## [Directions]
Among the records below, find the lines that hold the word "none" and report how many there are, with no other words.

## [Information supplied]
● ● ● ● ● ● ●
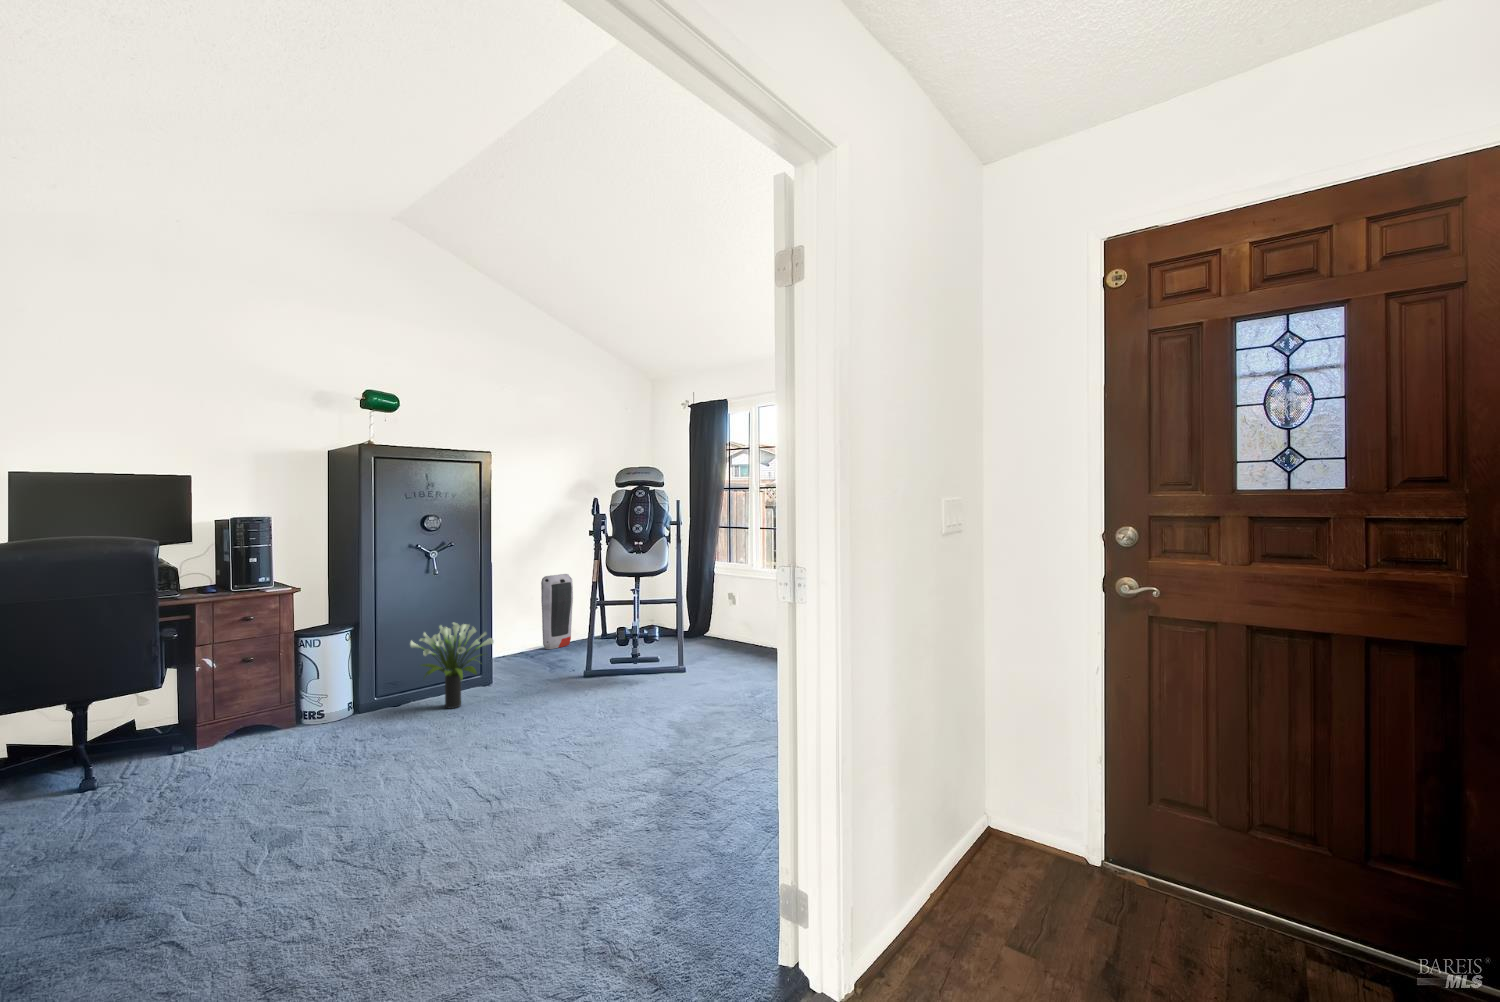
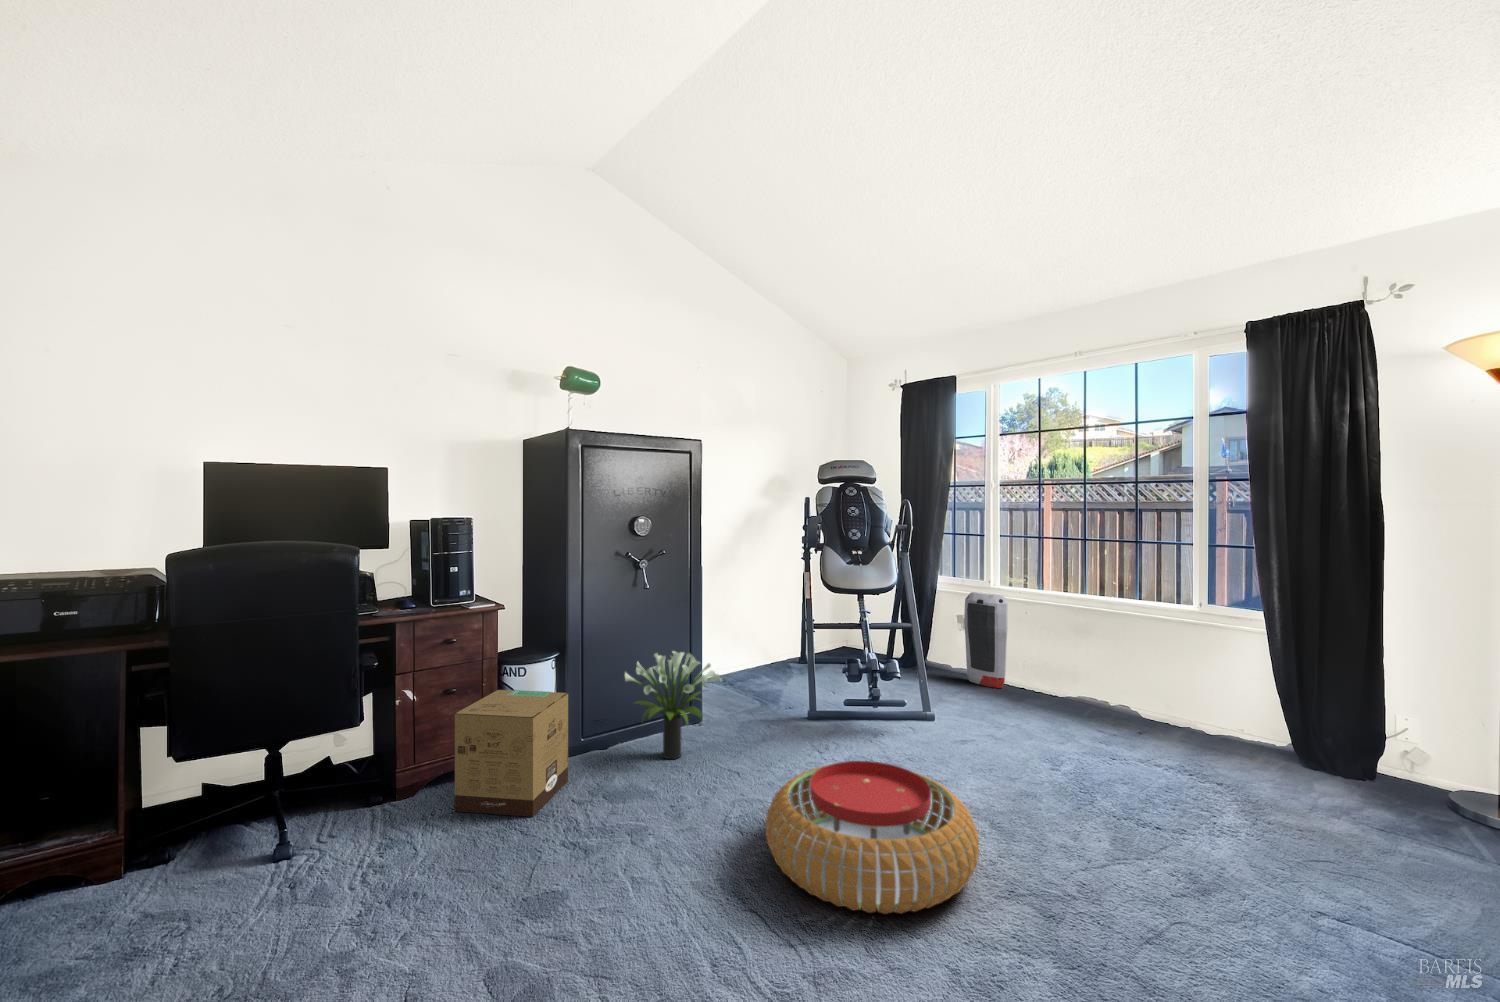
air purifier: present [541,574,573,649] -> present [964,592,1008,688]
cardboard box: none [249,657,356,752] -> present [455,690,568,817]
pouf: none [494,692,647,785] -> present [766,761,979,914]

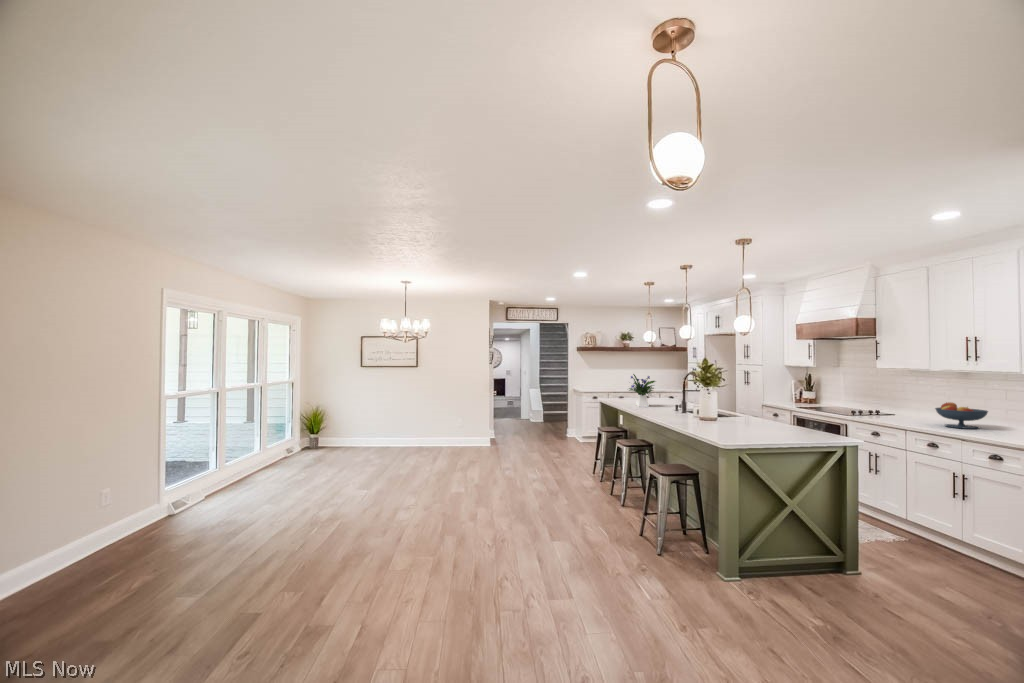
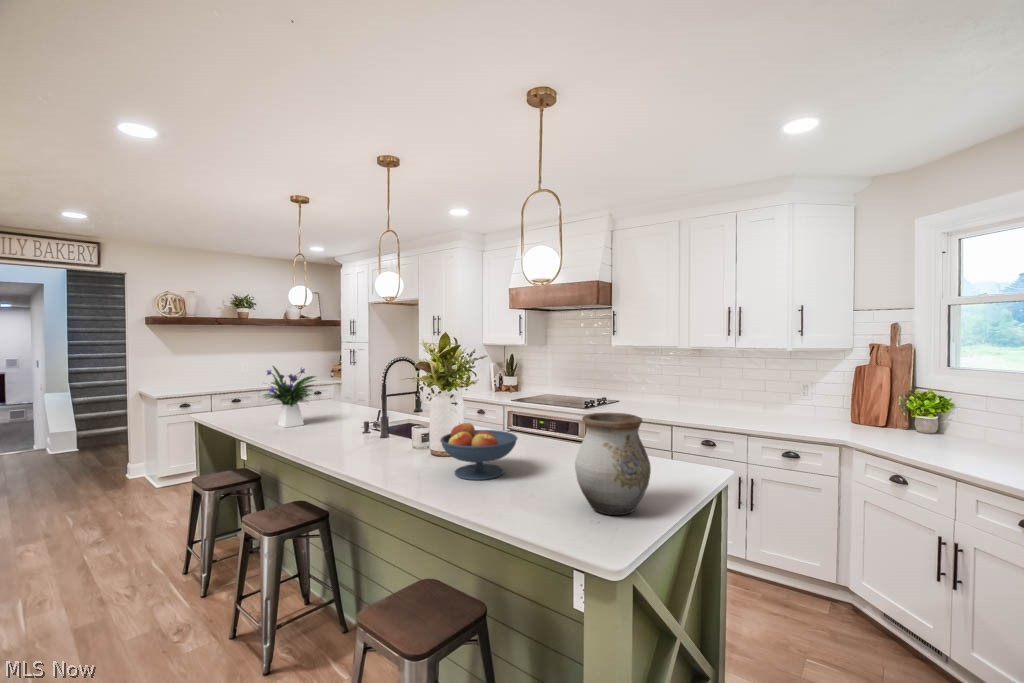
vase: none [740,395,778,439] -> present [575,413,651,515]
fruit bowl: present [935,402,988,429] -> present [440,423,517,480]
● ● ● ● ● ● ●
## [Response to the exercise]
3